Monday, November 20, 2006

The Three-Year Itch

Diplomatic life is strange... not so much when you're in the middle of living it; but when you've been out of it so to speak for a while, which I have been in a sense, you start to notice things that you once thought were perfectly normal ... but in reality it's not. I get that my childhood and subsequent upbringing is less-than-normal; but one aspect that I have come to notice about myself as a result of the Diplomatic lifestyle is what I've dubbed FSS: the Foreign Service Syndrome. It's manifestations have drawn attention to my sporadic and uncertain lifestyle, many a times where I've found myself explaining away my neurosis without really taking a step back to wonder why I actually do what I do, and is it really because I'll always be a bit of a diplobrat? Or is it just because I am simply plain weird, regardless of where/when and how I grew up?

One aspect of the FSS that manifests itself often in me is the title: the three-year itch. It is this feeling of wonder in the base of my head... the wonder of 'why am I still here? Isn't it time to go?'. The last time I felt this strongly to move, pack all my things and disappear to a foreign country was in 2003; and again it surfaces in 2006; and before I felt it in 2000... after moving to Canada in 1997. And it's not just the feeling of moving countries; I can't belong to an organization or group or community or JOB for that fact for longer than three years without the FSS creeping up on me to tell me that it is time to go.

This concept of FSS raises a lot of questions, most of which I really don't know how to answer... but I'll try. 'Why am I still here?' Simple: Education. It is cheap, it is plentiful, and it is exceptional.

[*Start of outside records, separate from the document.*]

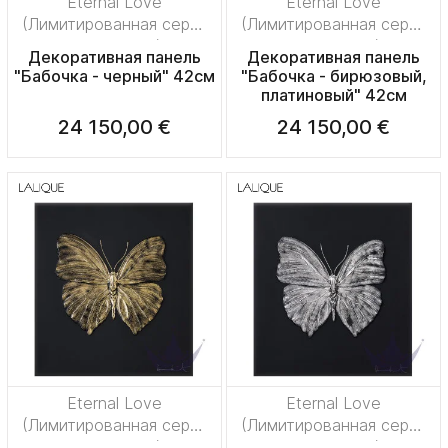
Eternal Love
Eternal Love
(Лимитированная серия
(Лимитированная серия
на 50 пред.)
на 50 пред.)
Декоративная панель
Декоративная панель
"Бабочка - черный" 42см
"Бабочка - бирюзовый,
платиновый" 42см
24 150,00 €
24 150,00 €
Eternal Love
Eternal Love
(Лимитированная серия
(Лимитированная серия
на 50 пред.)
на 50 пред.)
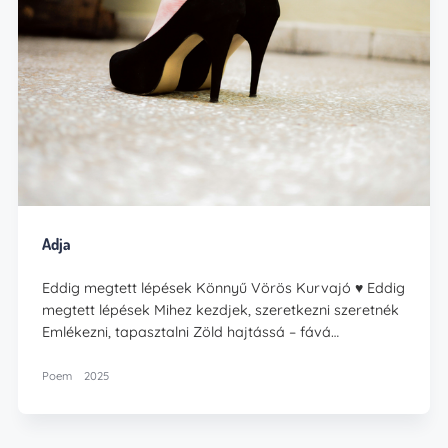
Adja
Eddig megtett lépések Könnyű Vörös Kurvajó ♥️ Eddig
megtett lépések Mihez kezdjek, szeretkezni szeretnék
Emlékezni, tapasztalni Zöld hajtássá – fává…
Poem
2025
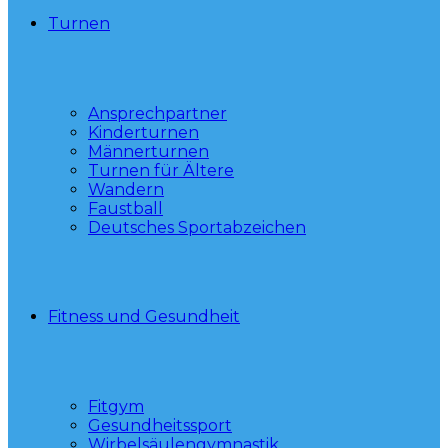
Turnen
Ansprechpartner
Kinderturnen
Männerturnen
Turnen für Ältere
Wandern
Faustball
Deutsches Sportabzeichen
Fitness und Gesundheit
Fitgym
Gesundheitssport
Wirbelsäulengymnastik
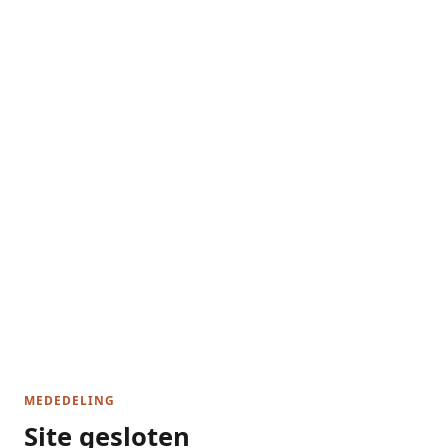
MEDEDELING
Site gesloten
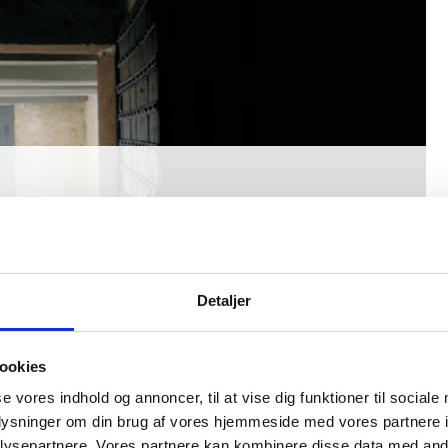
Detaljer
unst i Rinkenæs Gamle Kirke. Kig forbi og bliv
ookies
se vores indhold og annoncer, til at vise dig funktioner til sociale
oplysninger om din brug af vores hjemmeside med vores partnere i
ysepartnere. Vores partnere kan kombinere disse data med andr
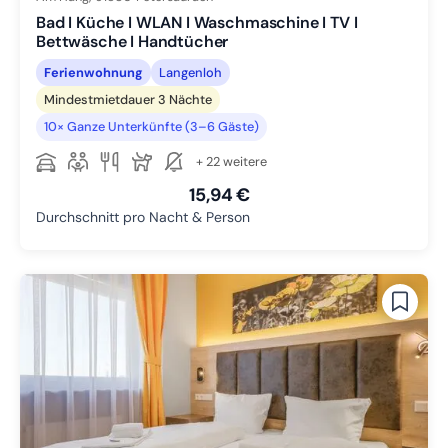
Bad I Küche I WLAN I Waschmaschine I TV I
Bettwäsche I Handtücher
Ferienwohnung
Langenloh
Mindestmietdauer 3 Nächte
10× Ganze Unterkünfte (3–6 Gäste)
+ 22 weitere
15,94 €
Durchschnitt pro Nacht & Person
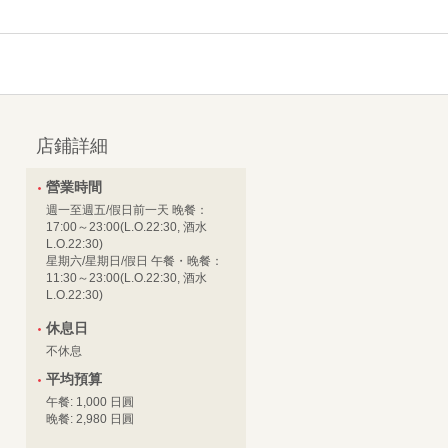
店鋪詳細
營業時間
週一至週五/假日前一天 晚餐：
17:00～23:00(L.O.22:30, 酒水
L.O.22:30)
星期六/星期日/假日 午餐・晚餐：
11:30～23:00(L.O.22:30, 酒水
L.O.22:30)
休息日
不休息
平均預算
午餐: 1,000 日圓
晚餐: 2,980 日圓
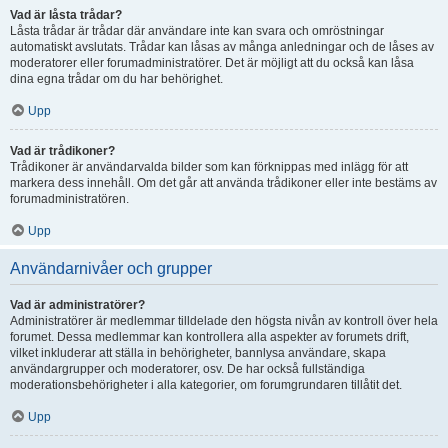
Vad är låsta trådar?
Låsta trådar är trådar där användare inte kan svara och omröstningar
automatiskt avslutats. Trådar kan låsas av många anledningar och de låses av
moderatorer eller forumadministratörer. Det är möjligt att du också kan låsa
dina egna trådar om du har behörighet.
Upp
Vad är trådikoner?
Trådikoner är användarvalda bilder som kan förknippas med inlägg för att
markera dess innehåll. Om det går att använda trådikoner eller inte bestäms av
forumadministratören.
Upp
Användarnivåer och grupper
Vad är administratörer?
Administratörer är medlemmar tilldelade den högsta nivån av kontroll över hela
forumet. Dessa medlemmar kan kontrollera alla aspekter av forumets drift,
vilket inkluderar att ställa in behörigheter, bannlysa användare, skapa
användargrupper och moderatorer, osv. De har också fullständiga
moderationsbehörigheter i alla kategorier, om forumgrundaren tillåtit det.
Upp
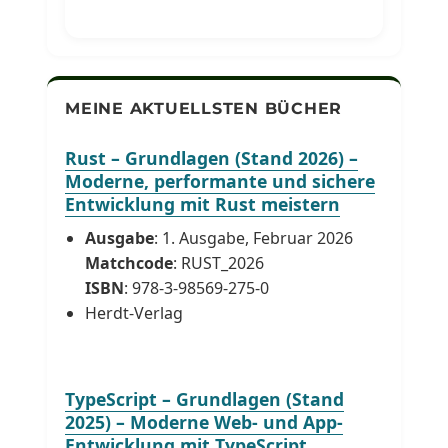
MEINE AKTUELLSTEN BÜCHER
Rust – Grundlagen (Stand 2026) –
Moderne, performante und sichere
Entwicklung mit Rust meistern
Ausgabe
: 1. Ausgabe, Februar 2026
Matchcode
: RUST_2026
ISBN
: 978-3-98569-275-0
Herdt-Verlag
TypeScript – Grundlagen (Stand
2025) – Moderne Web- und App-
Entwicklung mit TypeScript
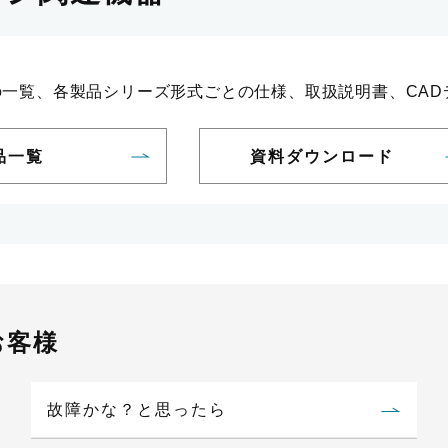
の一覧、各製品シリーズ形式ごとの仕様、取扱説明書、CAD
品一覧
資料ダウンロード
お客様
故障かな？と思ったら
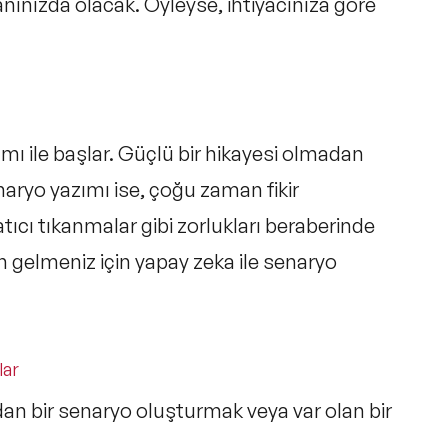
ınızda olacak. Öyleyse, ihtiyacınıza göre
mı ile başlar. Güçlü bir hikayesi olmadan
naryo yazımı ise, çoğu zaman fikir
tıcı tıkanmalar gibi zorlukları beraberinde
n gelmeniz için yapay zeka ile senaryo
lar
rdan bir senaryo oluşturmak veya var olan bir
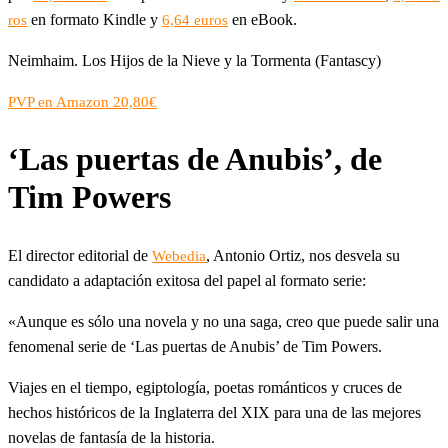
en formato Kindle y
en eBook.
ros
6,64 euros
Neimhaim. Los Hijos de la Nieve y la Tormenta (Fantascy)
PVP en Amazon 20,80€
‘Las puertas de Anubis’, de
Tim Powers
El director editorial de
, Antonio Ortiz, nos desvela su
Webedia
candidato a adaptación exitosa del papel al formato serie:
«Aunque es sólo una novela y no una saga, creo que puede salir una
fenomenal serie de ‘Las puertas de Anubis’ de Tim Powers.
Viajes en el tiempo, egiptología, poetas románticos y cruces de
hechos históricos de la Inglaterra del XIX para una de las mejores
novelas de fantasía de la historia.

It's not that I don't like Canada; I love Canada. Canadians must know that they, well we, live in the greatest country on the face of this planet for reasons I'll never fully be able to explain. Canada is exquisite. It is beautiful, it is brave, and it is free; sure the PST and the GST takes away 14% of my money, it is so cold right now in my apartment that the heat is on full blast plus my space heater is struggling to reach its preset temperature of 30 degree Celsius and in some parts of the world people either don't know where or who we are or they think we are Americans... but I can break my arm tomorrow, walk in to a hospital and get it fixed without having to wiggle out my wallet from my purse; I can travel anywhere in the world without fear (for now... and where I'd want to travel; I'm not stupid) and I can say and believe what I want without the risk of condemnation. No... it is not because I am sick of Canada; Canada is incredible. I am so lucky to be a Canadian, to be born free and to stay that way, and although I probably won't work here, I'll still consider Canada the closest thing I have to a true 'home'. But my education is the only reason I have stayed behind because it is actually my golden ticket to freedom.

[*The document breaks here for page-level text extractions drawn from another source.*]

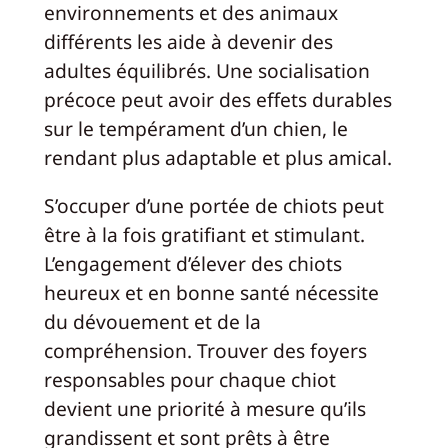
environnements et des animaux
différents les aide à devenir des
adultes équilibrés. Une socialisation
précoce peut avoir des effets durables
sur le tempérament d’un chien, le
rendant plus adaptable et plus amical.
S’occuper d’une portée de chiots peut
être à la fois gratifiant et stimulant.
L’engagement d’élever des chiots
heureux et en bonne santé nécessite
du dévouement et de la
compréhension. Trouver des foyers
responsables pour chaque chiot
devient une priorité à mesure qu’ils
grandissent et sont prêts à être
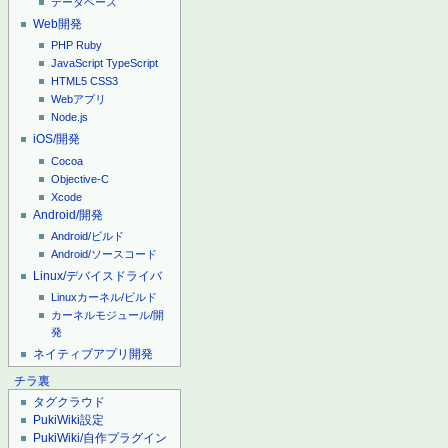
データベース
Web開発
PHP
Ruby
JavaScript
TypeScript
HTML5
CSS3
Webアプリ
Node.js
iOS/開発
Cocoa
Objective-C
Xcode
Android/開発
Android/ビルド
Android/ソースコード
Linux/デバイスドライバ
Linuxカーネル/ビルド
カーネルモジュール/開
発
ネイティブアプリ開発
チラ裏
タグクラウド
PukiWiki設定
PukiWiki/自作プラグイン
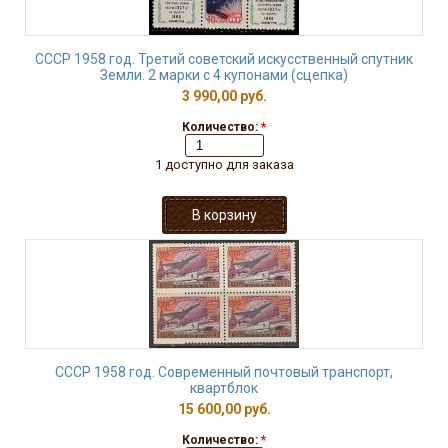
СССР 1958 год. Третий советский искусственный спутник
Земли. 2 марки с 4 купонами (сцепка)
3 990,00 руб.
Количество:
*
1 доступно для заказа
СССР 1958 год. Современный почтовый транспорт,
квартблок
15 600,00 руб.
Количество:
*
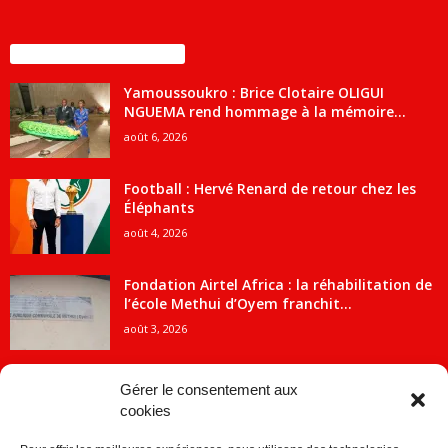
ENCORE PLUS D'ARTICLES
Yamoussoukro : Brice Clotaire OLIGUI
NGUEMA rend hommage à la mémoire...
août 6, 2026
Football : Hervé Renard de retour chez les
Éléphants
août 4, 2026
Fondation Airtel Africa : la réhabilitation de
l’école Methui d’Oyem franchit...
août 3, 2026
Gérer le consentement aux
cookies
CATÉGORIE POPULAIRE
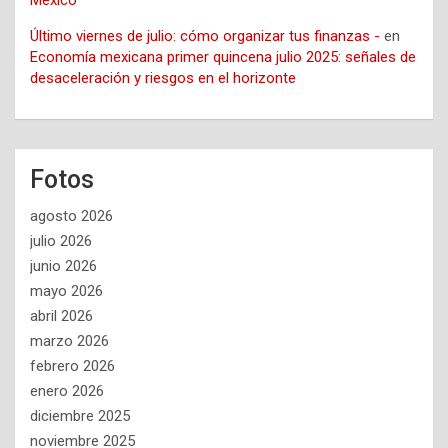
México
Último viernes de julio: cómo organizar tus finanzas -
en
Economía mexicana primer quincena julio 2025: señales de
desaceleración y riesgos en el horizonte
Fotos
agosto 2026
julio 2026
junio 2026
mayo 2026
abril 2026
marzo 2026
febrero 2026
enero 2026
diciembre 2025
noviembre 2025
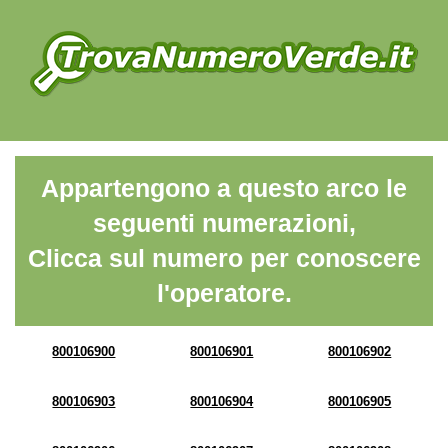
Appartengono a questo arco le
seguenti numerazioni,
Clicca sul numero per conoscere
l'operatore.
800106900
800106901
800106902
800106903
800106904
800106905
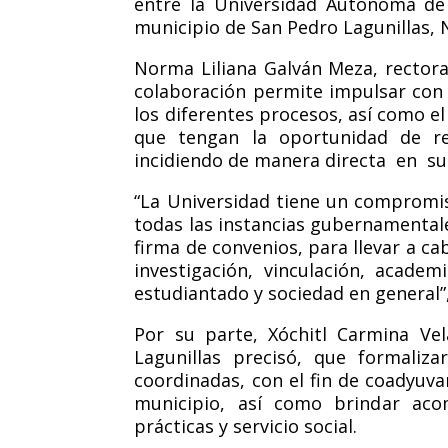
entre la Universidad Autónoma de
municipio de San Pedro Lagunillas, N
Norma Liliana Galv
án Meza, rectora
colaboración permite impulsar con 
los diferentes procesos, así como e
que tengan la oportunidad de real
incidiendo de manera directa en su
“La Universidad tiene un compromis
todas las instancias gubernamentale
firma de convenios, para llevar a ca
investigación, vinculación, academ
estudiantado y sociedad en general”,
Por su parte, Xóchitl Carmina Ve
Lagunillas precisó, que formaliza
coordinadas, con el fin de coadyuvar
municipio, así como brind
ar aco
prácticas y servicio social.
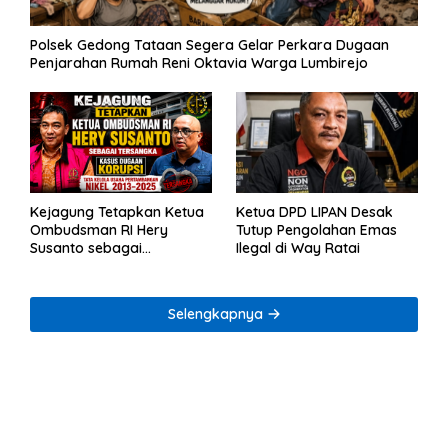
Polsek Gedong Tataan Segera Gelar Perkara Dugaan
Penjarahan Rumah Reni Oktavia Warga Lumbirejo
Kejagung Tetapkan Ketua
Ketua DPD LIPAN Desak
Ombudsman RI Hery
Tutup Pengolahan Emas
Susanto sebagai
Ilegal di Way Ratai
Tersangka Dugaan
Korupsi Tata Kelola
Tambang Nikel
Selengkapnya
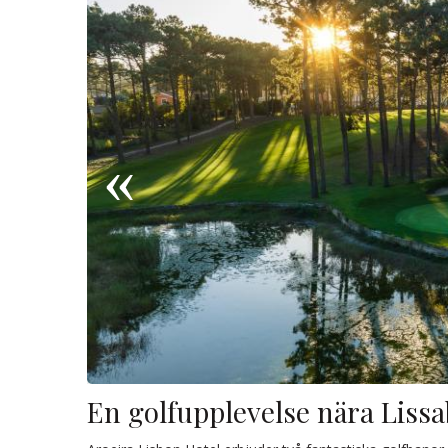
En golfupplevelse nära Liss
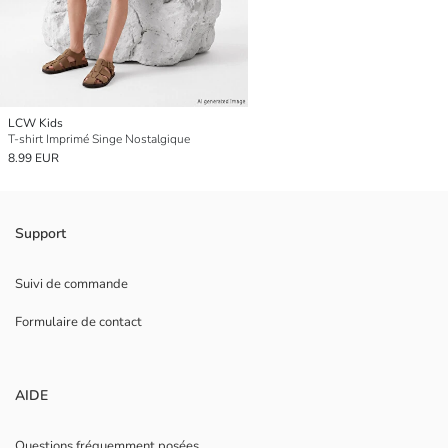
LCW Kids
T-shirt Imprimé Singe Nostalgique
8.99 EUR
Support
Suivi de commande
Formulaire de contact
AIDE
Questions fréquemment posées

Which brings me to my second question: 'Isn't it time to go?' ... almost. The beauty of a Canadian degree in my chosen field is that I can go anywhere and work anywhere, but until I get my degree and pass the boards I'm stuck. The only time I can travel is on vacation or to see my family, which is nice mind you, but it is not the same feeling of relocation, of a fresh start, of fresh faces and places and experiences just waiting for you... that is, until you leave again in 3 years.

I guess what I miss about the FS life is the idea of a fresh start: that all the mistakes you've made, all the people you don't like, all the places you've been to that make you sad or you simply don't enjoy will all be left behind in lieu of a new adventure. True friends stay in touch, especially with creations such as Facebook and emails and whatnot... and there is no feeling like the feeling of unlimited potential that you get after moving to a new city, a new, state, a new province, a new country, or a new Continent. Each new environment breeds possibilities, some of which you had before and some of which you'll never have again; but all of these possibilities would simply not be had you decided to stay put.

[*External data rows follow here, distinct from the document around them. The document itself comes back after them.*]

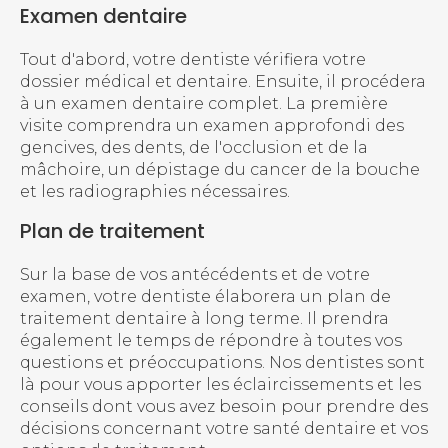
Examen dentaire
Tout d'abord, votre dentiste vérifiera votre
dossier médical et dentaire. Ensuite, il procédera
à un examen dentaire complet. La première
visite comprendra un examen approfondi des
gencives, des dents, de l'occlusion et de la
mâchoire, un dépistage du cancer de la bouche
et les radiographies nécessaires.
Plan de traitement
Sur la base de vos antécédents et de votre
examen, votre dentiste élaborera un plan de
traitement dentaire à long terme. Il prendra
également le temps de répondre à toutes vos
questions et préoccupations. Nos dentistes sont
là pour vous apporter les éclaircissements et les
conseils dont vous avez besoin pour prendre des
décisions concernant votre santé dentaire et vos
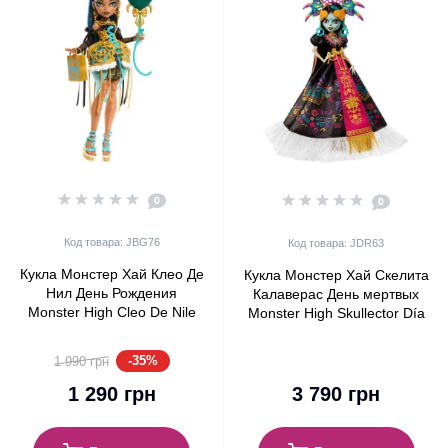
0
0
Код товара: JBG76
Код товара: JDR63
Кукла Монстер Хай Клео Де
Кукла Монстер Хай Скелита
Нил День Рождения
Калаверас День мертвых
Monster High Cleo De Nile
Monster High Skullector Día
Scary Sweet Birthday Mattel
De Muertos Skelita
(JBG76)
Calaveras 2025 Mattel
-35%
1 990 грн
(JDR63)
1 290 грн
3 790 грн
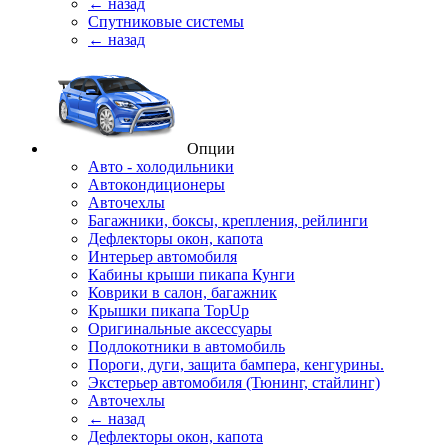
← назад
Спутниковые системы
← назад
Опции
Авто - холодильники
Автокондиционеры
Авточехлы
Багажники, боксы, крепления, рейлинги
Дефлекторы окон, капота
Интерьер автомобиля
Кабины крыши пикапа Кунги
Коврики в салон, багажник
Крышки пикапа TopUp
Оригинальные аксессуары
Подлокотники в автомобиль
Пороги, дуги, защита бампера, кенгурины.
Экстерьер автомобиля (Тюнинг, стайлинг)
Авточехлы
← назад
Дефлекторы окон, капота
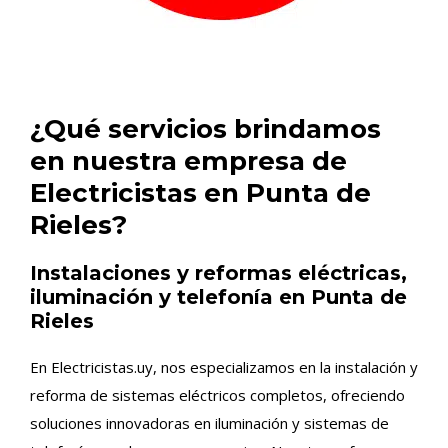
¿Qué servicios brindamos
en nuestra empresa de
Electricistas en Punta de
Rieles?
Instalaciones y reformas eléctricas,
iluminación y telefonía en Punta de
Rieles
En Electricistas.uy, nos especializamos en la instalación y
reforma de sistemas eléctricos completos, ofreciendo
soluciones innovadoras en iluminación y sistemas de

This rush of potential is my drug; I am hooked on the idea of starting over, of going somewhere where nobody knows my name or where I've come from or where I am going... even if only for a few weeks until I acclimatize to this new environment I've decided to conquer. So in light of these tremendous opportunities that have been my norm for the better part of my life... is my three-year-itch really that strange? I certainly hope not... you have no idea what you're missing if it still is.

3 Comments:

Blogger xNateX said...

Attagirl! Way to tell the world just what you're feeling and why. I'd be impressed... 'cept I take the best for granted. Your writing qualifies. - Nate

6:08 PM  
Blogger jjmcgaffey said...

Oh yeah. Another FSBrat here (American) - and the 3-year itch is most definitely present in my life. Actually, I've solved it a couple times by rearranging my furniture - last time I went from a double futon to a twin loft bed. The time before that I moved from one town to another 25 miles away (it's SF Bay Area, that's not much of a dislocation. But enough to appease the itch).

1:47 PM  
Blogger Unknown said...

FS Brat (American) I spent 6 years in Ottawa, i know EXACTLY how you feel about Canada. Well written and explained.